Hervé Le Tellier, l’Anomalie, 2020, couverture

«Blake achète en liquide et à un inconnu un ordinateur portable d’occasion […]» (p. 16).

«Blake boit donc son café, sans sucre ni inquiétude» (p. 24).

«Oui, mon frangin, oui, tu vas vomir tes tripes, te vider par tous les bouts, tu vas perdre tes cheveux, et tes sourcils, et vingt kilos aussi, et après quoi ?» (p. 45)

«Ni le Nigeria ni l’alcool ne lui réussissent» (p. 85).

«Malgré tout, en valsant avec elle, en chassant loin le sang et la poudre et le désert, il crachait à la gueule de tous les démons de l’enfer» (p. 189-190).

«[…] la quasi-totalité de l’espèce va mourir de chaud et de stupidité dans à peine cinquante ans simulés» (p. 198).

Hervé Le Tellier, l’Anomalie, Paris, Gallimard, 2020, 327 p.

CC BY-NC 4.0 Cette œuvre est sous Licence Creative Commons Internationale Attribution-Pas d'Utilisation Commerciale 4.0.

Auteur : Benoît Melançon

Professeur, chercheur, blogueur, éditeur, essayiste, bibliographe, chroniqueur radiophonique épisodique, conférencier. Préfère Jackie Robinson à Maurice Richard.
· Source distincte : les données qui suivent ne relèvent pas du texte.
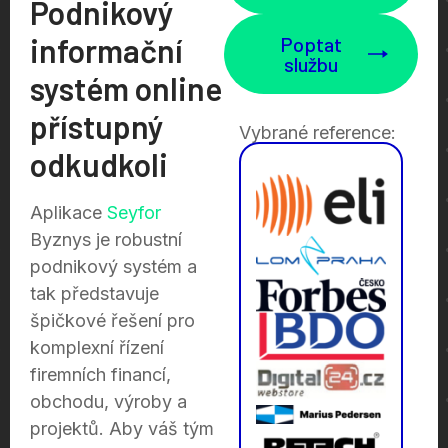
Podnikový
informační
Poptat
službu
systém online
přístupný
Vybrané reference:
odkudkoli
Aplikace
Seyfor
Byznys je robustní
podnikový systém a
tak představuje
špičkové řešení pro
komplexní řízení
firemních financí,
obchodu, výroby a
projektů. Aby váš tým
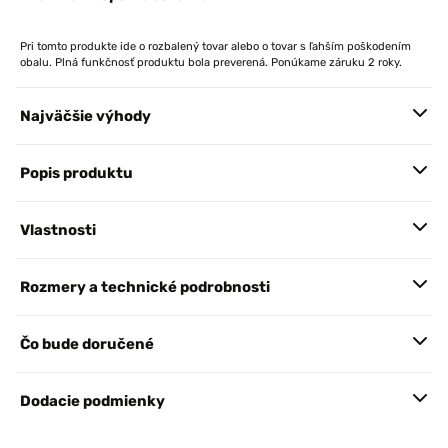
Pri tomto produkte ide o rozbalený tovar alebo o tovar s ľahším poškodením
obalu. Plná funkčnosť produktu bola preverená. Ponúkame záruku 2 roky.
Najväčšie výhody
Popis produktu
Vlastnosti
Rozmery a technické podrobnosti
Čo bude doručené
Dodacie podmienky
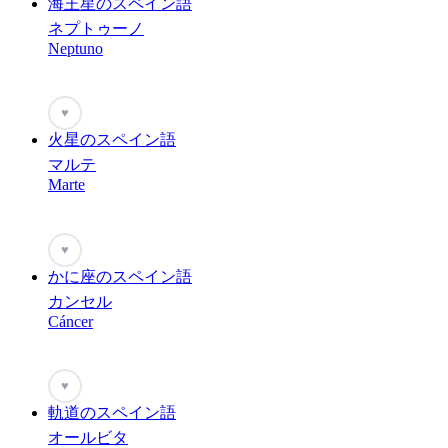
海王星のスペイン語
ネプトゥーノ
Neptuno
♥
火星のスペイン語
マルテ
Marte
♥
かに座のスペイン語
カンセル
Cáncer
♥
軌道のスペイン語
オールビタ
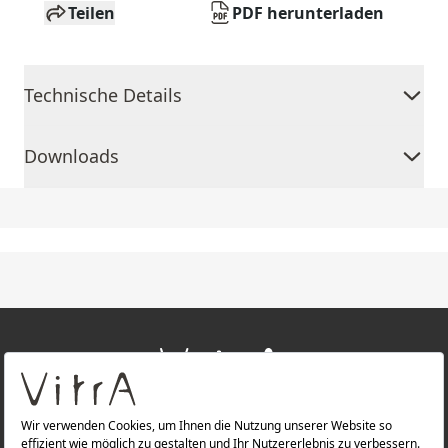
Teilen
PDF herunterladen
Technische Details
Downloads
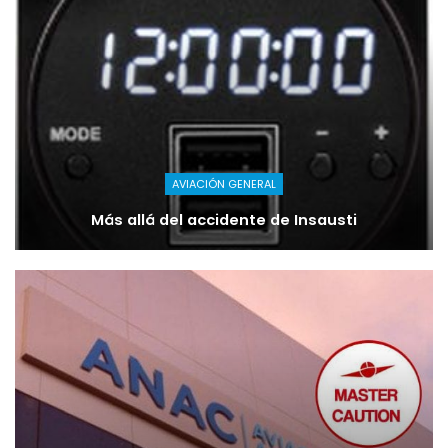
AVIACIÓN GENERAL
Más allá del accidente de Insausti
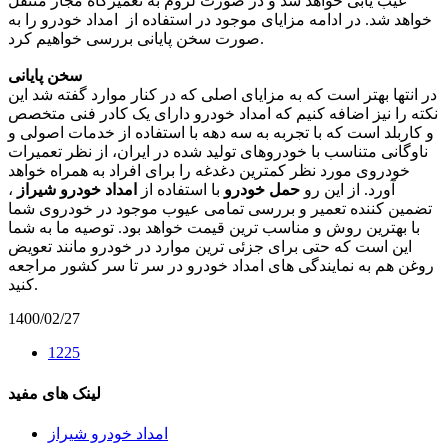
عیب یابی خواهد شد و در صورت لزوم به تعمیرگاه مجاز منتقل
خواهد شد. در ادامه مزایای موجود در استفاده از امداد خودرو را به
صورت سخن پایانی بررسی خواهیم کرد.
سخن پایانی
در انتها بهتر است که به مزایای اصلی که در کنار موارد گفته شد این
نکته را نیز اضافه کنیم که امداد خودرو دارای یک کادر فنی متخصص
و کاربلد است که با تجربه به سه دهه با استفاده از خدمات اصولی و
ناوگانی متناسب با خودروهای تولید شده در ایران، از نظر تعمیرات
خودروی مورد نظر کمترین دغدغه را برای افراد به همراه خواهد
آورد. از این رو
حمل خودرو
با استفاده از
امداد خودرو شیراز
،
تضمین کننده تعمیر و بررسی تمامی عیوب موجود در خودروی شما
با بهترین روش و مناسب ترین قیمت خواهد بود. توصیه ما به شما
این است که حتی برای جزئی ترین موارد در خودرو مانند تعویض
روغن هم به نمایندگی های امداد خودرو در سر تا سر کشور مراجعه
کنید.
1400/02/27
1225
لینک های مفید
امداد خودرو شیراز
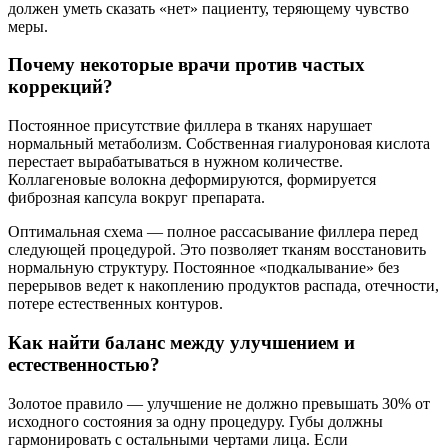
должен уметь сказать «нет» пациенту, теряющему чувство
меры.
Почему некоторые врачи против частых
коррекций?
Постоянное присутствие филлера в тканях нарушает
нормальный метаболизм. Собственная гиалуроновая кислота
перестает вырабатываться в нужном количестве.
Коллагеновые волокна деформируются, формируется
фиброзная капсула вокруг препарата.
Оптимальная схема — полное рассасывание филлера перед
следующей процедурой. Это позволяет тканям восстановить
нормальную структуру. Постоянное «подкалывание» без
перерывов ведет к накоплению продуктов распада, отечности,
потере естественных контуров.
Как найти баланс между улучшением и
естественностью?
Золотое правило — улучшение не должно превышать 30% от
исходного состояния за одну процедуру. Губы должны
гармонировать с остальными чертами лица. Если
Une pensée sur “Les zeugmes du dimanche matin et d’Hervé Le Tellier”

  1. «Dans leurs échanges, malgré ce qui les sépare – trente-trois ans, deux milliards de dollars en stock-options et un dentier étincelant –, tous deux abusent des prénoms, et cela colore leur conversation d’une touche raffinée d’hypocrisie vénéneuse.»

    «Le grand blond ouvre la chemise et de larges yeux étonnés.»

    «Adrian roule loin du sexe avec Meredith et vers l’inconnu.» [?]